(RECORDS TO USE Opens)
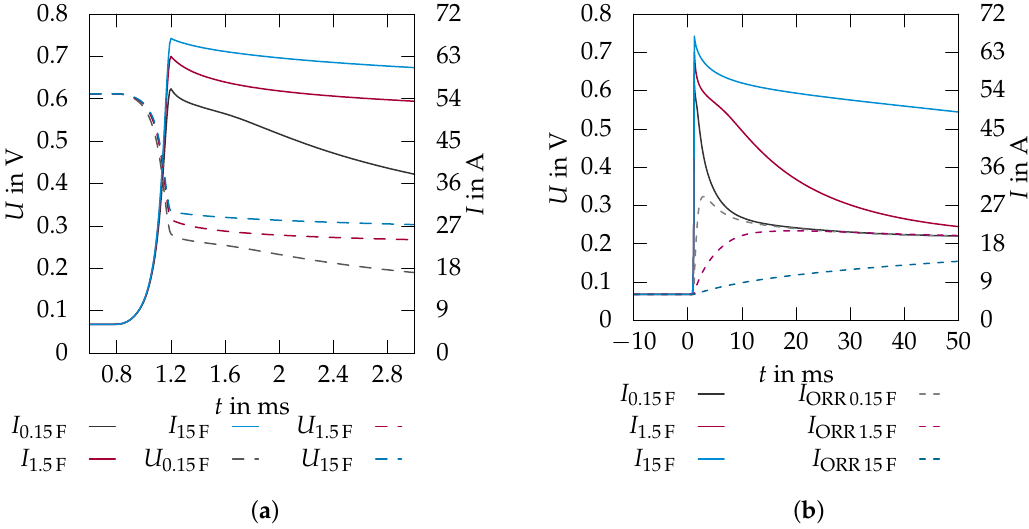
Figure 16. ( a ) Current (solid) and voltage (dashed) in the transient simulation of the SC with a variation in the DL capacity at a stationary load of 0.1 Ω prior to the SC. ( b ) Total (solid) and reaction current (dashed) up to 50ms for the different DL capacities.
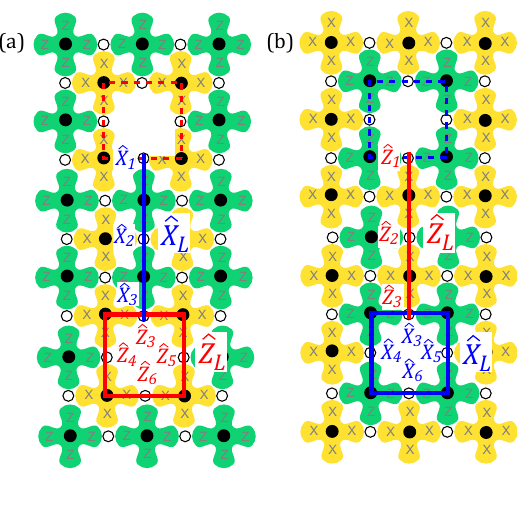
Figure 29: (a) A double Z-cut and (b) a double X-cut qubit, formed by turning off two measure- Z and two measure-X qubits, respectively. For the double Z-cut qubit the logical operators are = X X X X , a chain that links one Z-cut hole’s internal X boundary to the other, and a L 1 2 3 = Z Z Z Z Z loop that encloses the lower Z-cut hole. For the X-cut qubit, Z L 3 4 5 6 a chain that links the two internal X-cut holes’ Z boundaries, and X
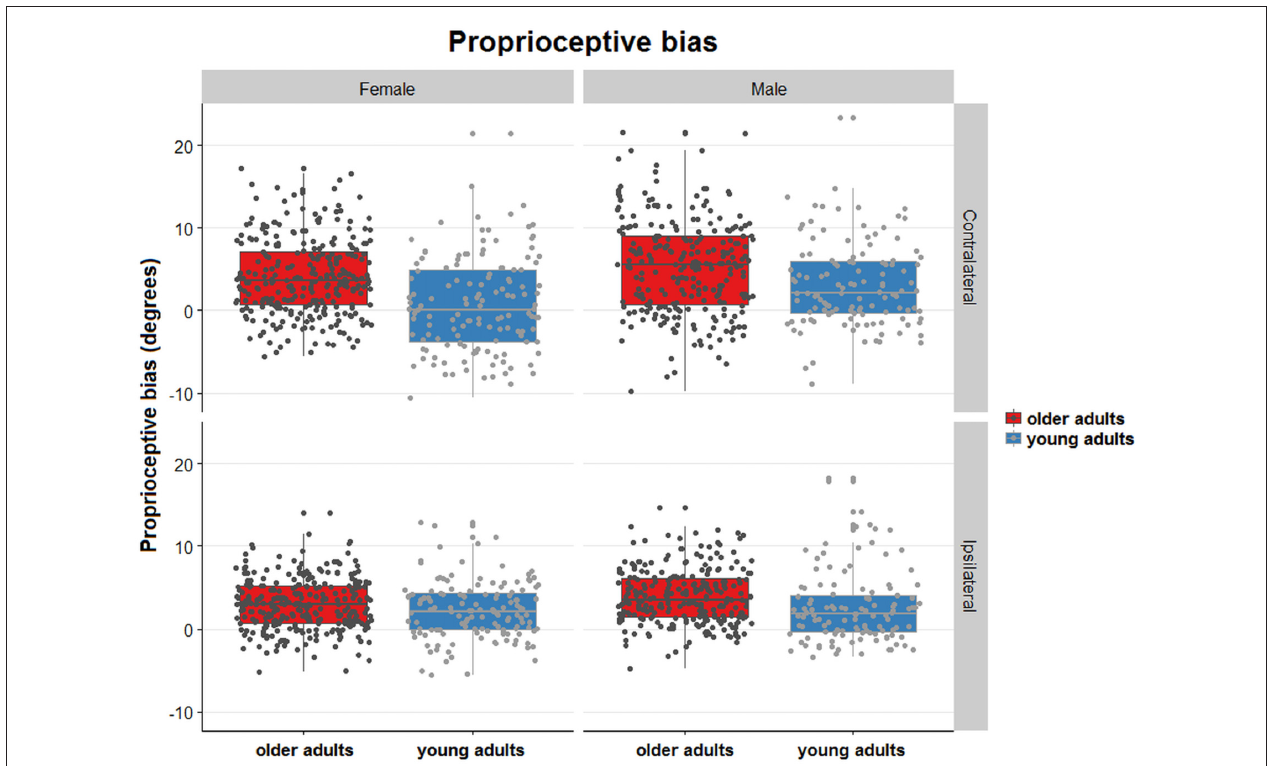
FIGURE 4 | Distribution plots showing proprioceptive signed bias of all trials for contralateral and ipsilateral matching in young and older females and males. Proprioceptive bias for both joint position matching tasks. Each dot represents a single trial. The dots are randomly jittered to avoid point spatial overlap. The degree of error in proprioceptive bias is represented for each type of task, sex, and age group. The colored boxes represent the mean and standard deviation of the proprioceptive signed bias for the type of task sex and age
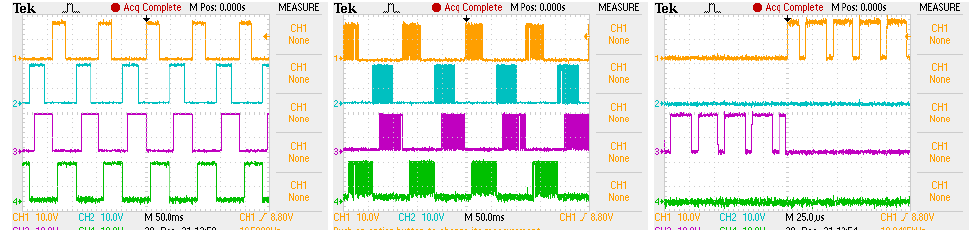
Figure 15. Oscillogram showing transistor control signals in case of a non-PWM power supply with a time base of 50 ms ( left picture), in case of a PWM power supply with a time base of 50 ms ( middle picture) and a power supply with PWM modulation with a time base of 25 µ s ( right picture), where in all figures orange is for the transistor T 1 , blue for the transistor T 2 , purple T 3 and green for T 4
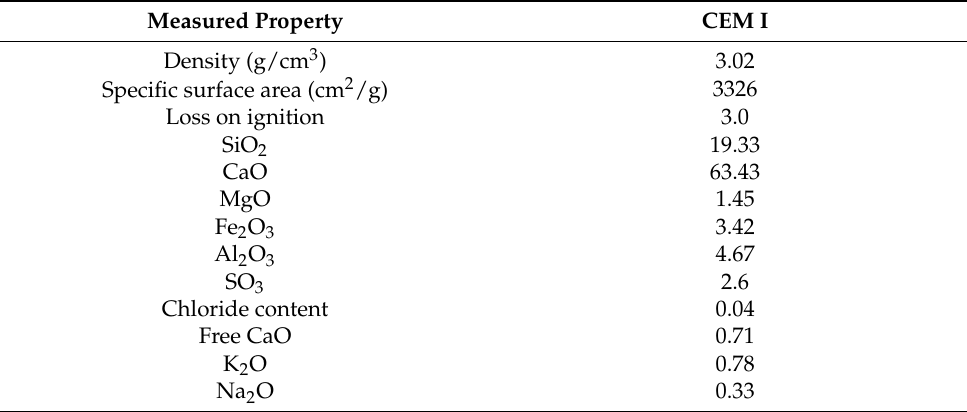
Table 1. Chemical compositions and physical properties of cement.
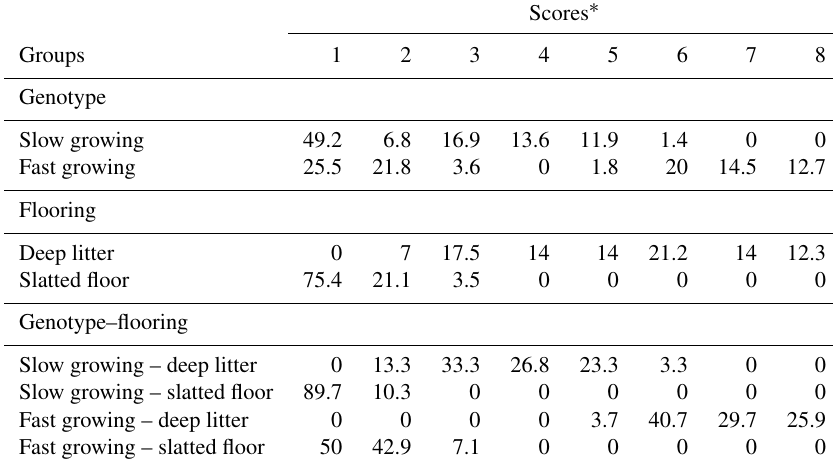
Table 3. Breast feather dirtiness score prevalence in week 8 (%).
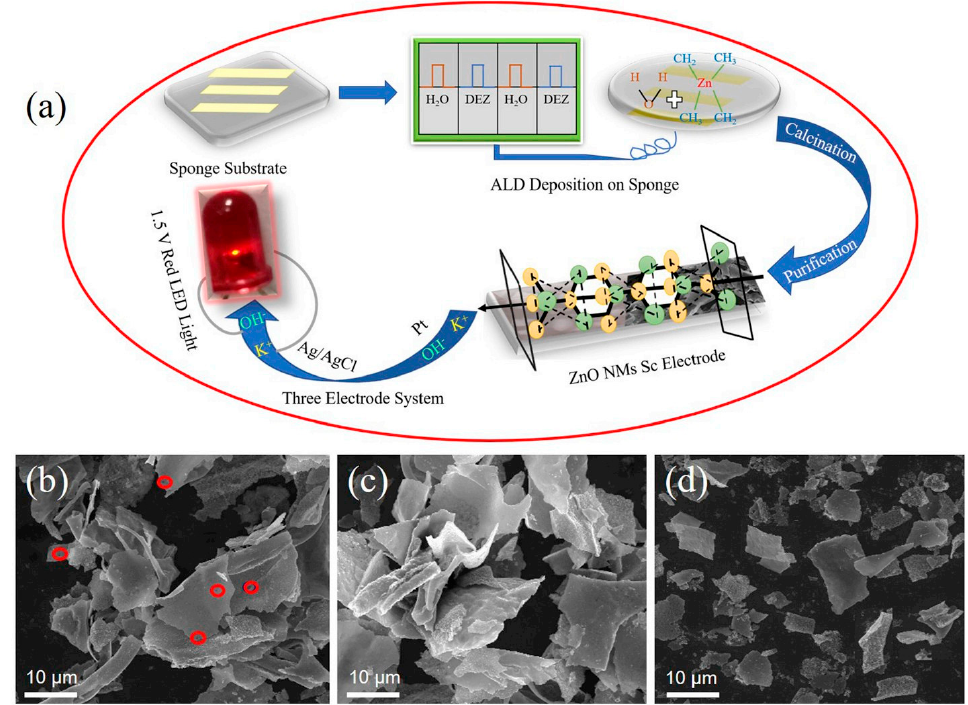
Figure 6. Design and morphologies of ZnO nanomembranes (NMs) with various thicknesses: ( a ) schematic of the fabrication procedure of ZnO NMs electrode and corresponding supercapacitor; ( b – d ) SEM images of ZnO NMs with ( b ) 50, ( c ) 100, and ( d ) 200 atomic layer deposition (ALD) cycles. The red circles in ( b ) represent the existence of the holes in ZnO NMs. Reproduced with permission from [134]. Copyright 2020 Elsevier.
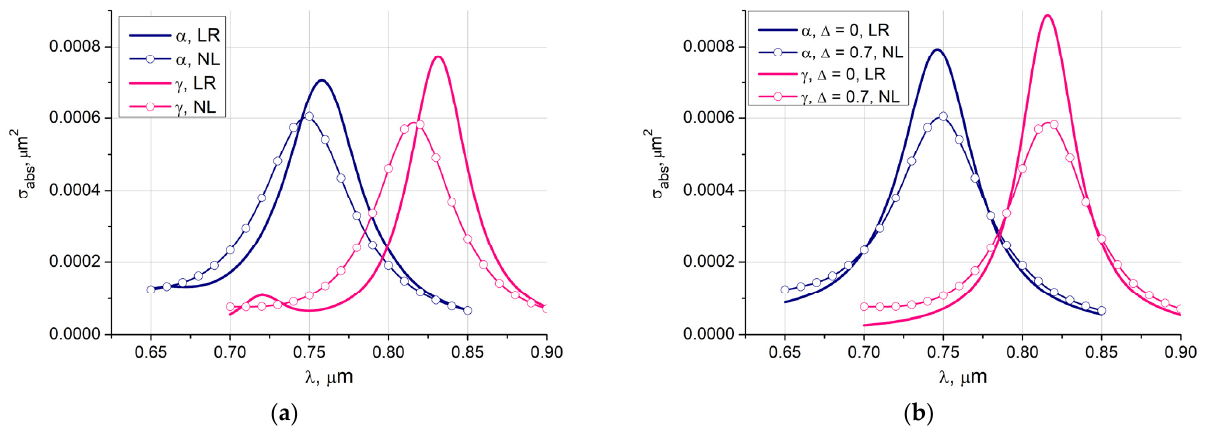
Figure 4. Absorption cross-sections of two particles with different magnetic core materials Fe 3 O 4 ( α ) and Fe 2 O 3 ( γ ), core diameter D = 16 nm, gold shell thickness d = 2 nm: ( a ) averaged local response (LR) and non-local response (NL) results for the particle with a shifted by Δ = 0.7 nm core; ( b ) local response (LR) curves for symmetrical core-shell particles and the averaged non-local response (LR) results for the particles with shifted cores.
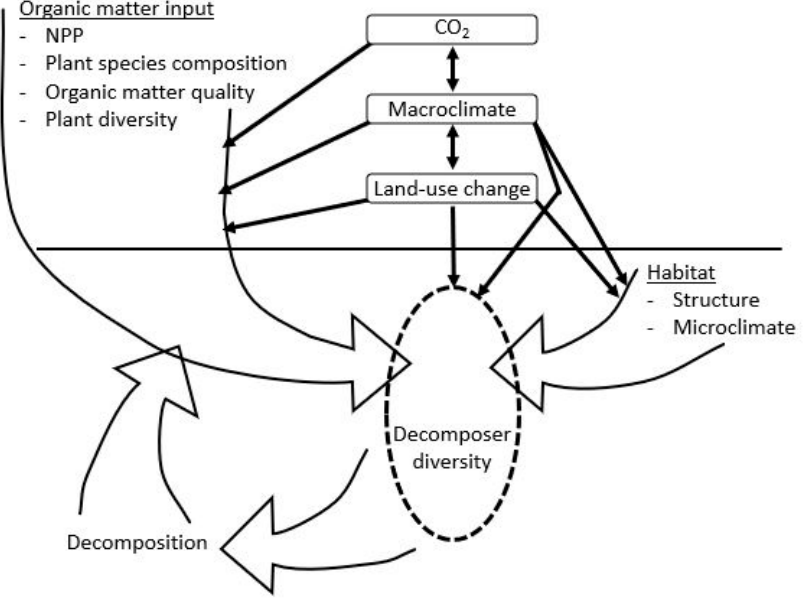
Figure 4. A conceptual view of relationships between global change phenomena, plants, soil decomposers and decomposition. Modified from Wardle et al. [34]. (Permission asked for from Global Change Biology ).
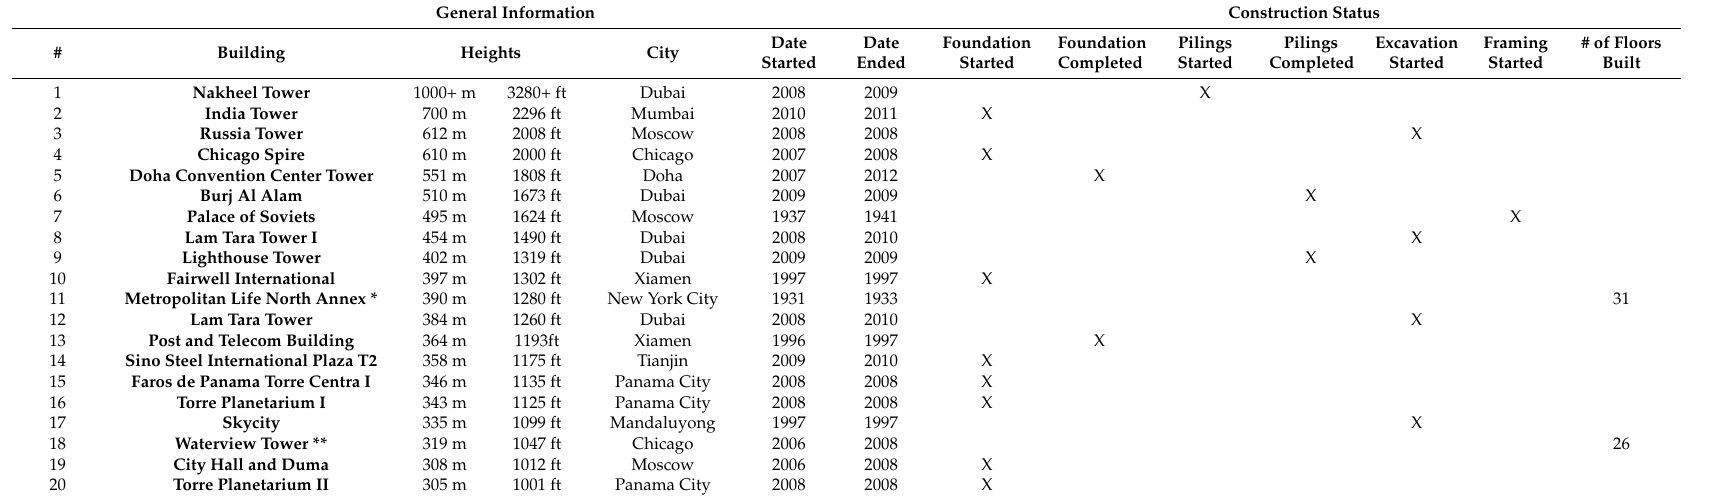
Table 5. Tallest unfinished buildings, based on CTBUH data, 2014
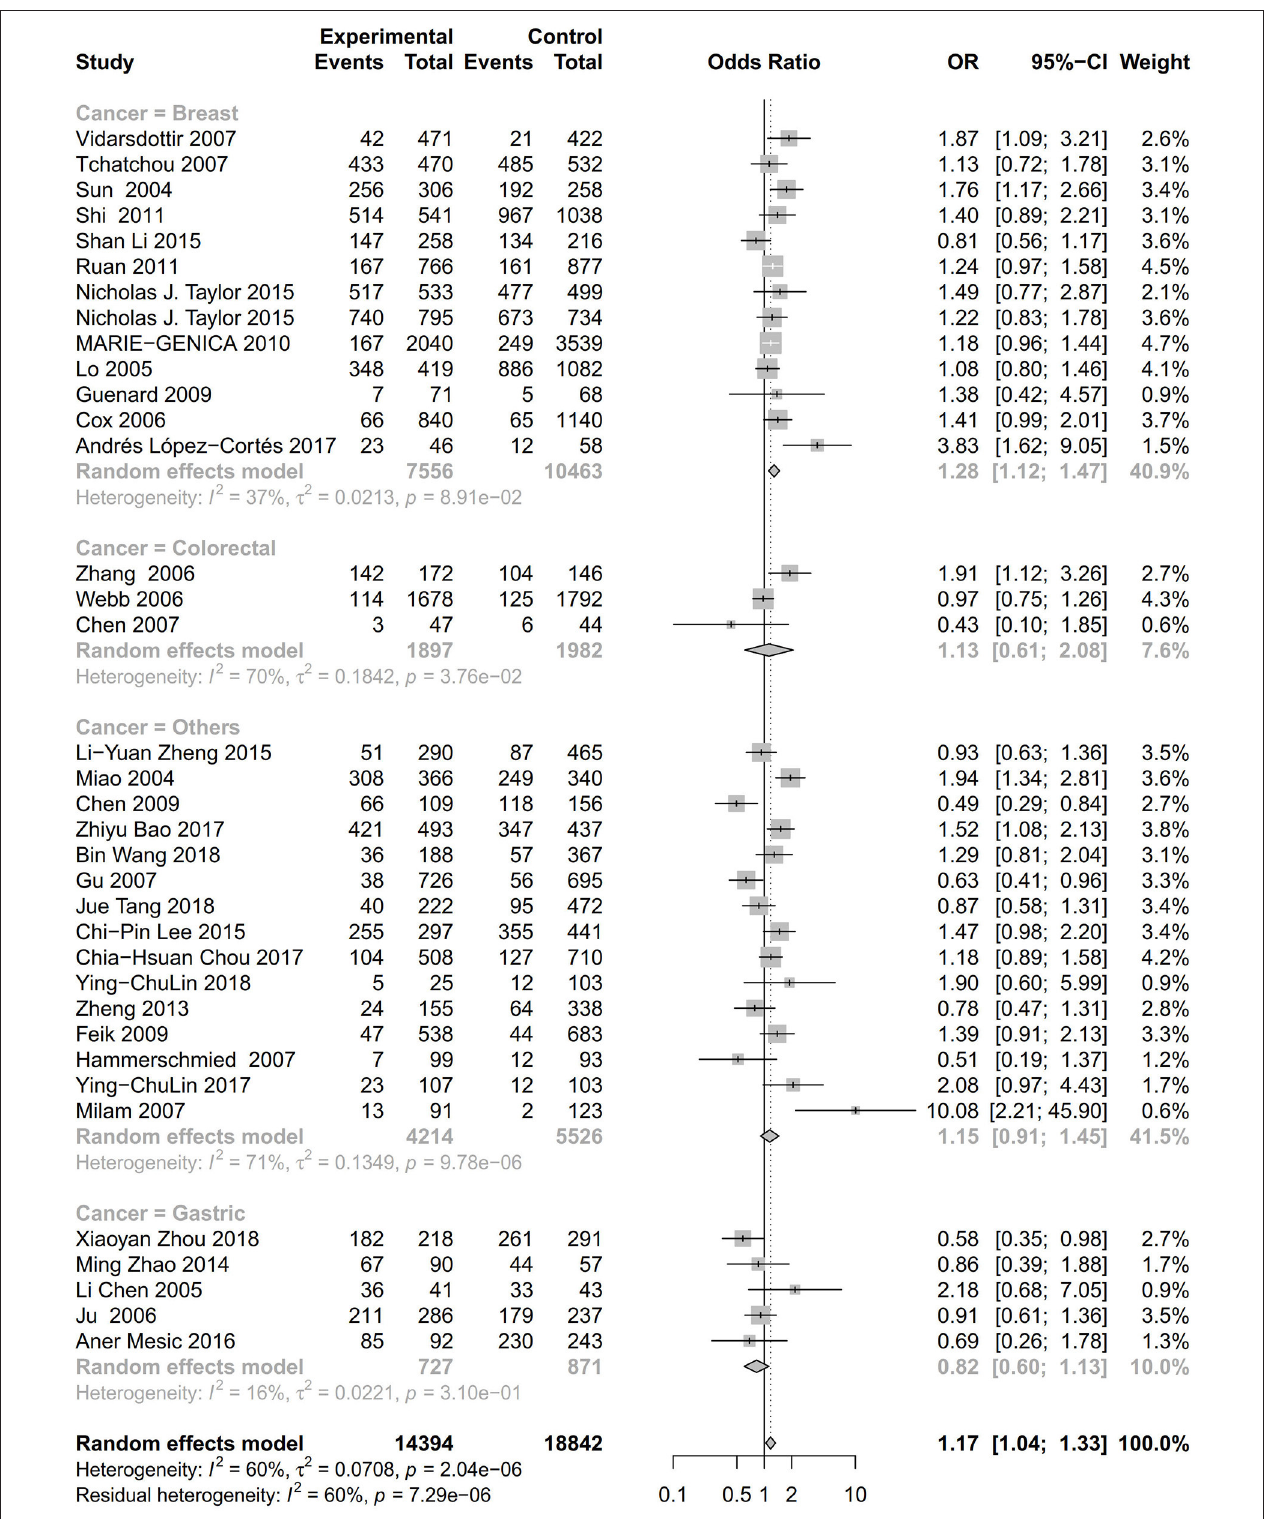
FIGURE 5 | Stratification analysis of the association between the AURKA rs2273535 T > A polymorphism and cancer risk by cancer type under the homozygous model (AA vs. TT).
(RECORDS TO USE Closes)
### WHAT YOU WILL DO
Can the lines from the one with "Table 1. Chemical" to the end of the records above be quoted exactly, both ends included, with every picture omitted?

### EXPECTED ANSWER
Table 1. Chemical compositions and physical properties of cement.
Table 3. Breast feather dirtiness score prevalence in week 8 (%).
Figure 6. Design and morphologies of ZnO nanomembranes (NMs) with various thicknesses: ( a ) schematic of the fabrication procedure of ZnO NMs electrode and corresponding supercapacitor; ( b – d ) SEM images of ZnO NMs with ( b ) 50, ( c ) 100, and ( d ) 200 atomic layer deposition (ALD) cycles. The red circles in ( b ) represent the existence of the holes in ZnO NMs. Reproduced with permission from [134]. Copyright 2020 Elsevier.
Figure 4. Absorption cross-sections of two particles with different magnetic core materials Fe 3 O 4 ( α ) and Fe 2 O 3 ( γ ), core diameter D = 16 nm, gold shell thickness d = 2 nm: ( a ) averaged local response (LR) and non-local response (NL) results for the particle with a shifted by Δ = 0.7 nm core; ( b ) local response (LR) curves for symmetrical core-shell particles and the averaged non-local response (LR) results for the particles with shifted cores.
Figure 4. A conceptual view of relationships between global change phenomena, plants, soil decomposers and decomposition. Modified from Wardle et al. [34]. (Permission asked for from Global Change Biology ).
Table 5. Tallest unfinished buildings, based on CTBUH data, 2014
FIGURE 5 | Stratification analysis of the association between the AURKA rs2273535 T > A polymorphism and cancer risk by cancer type under the homozygous model (AA vs. TT).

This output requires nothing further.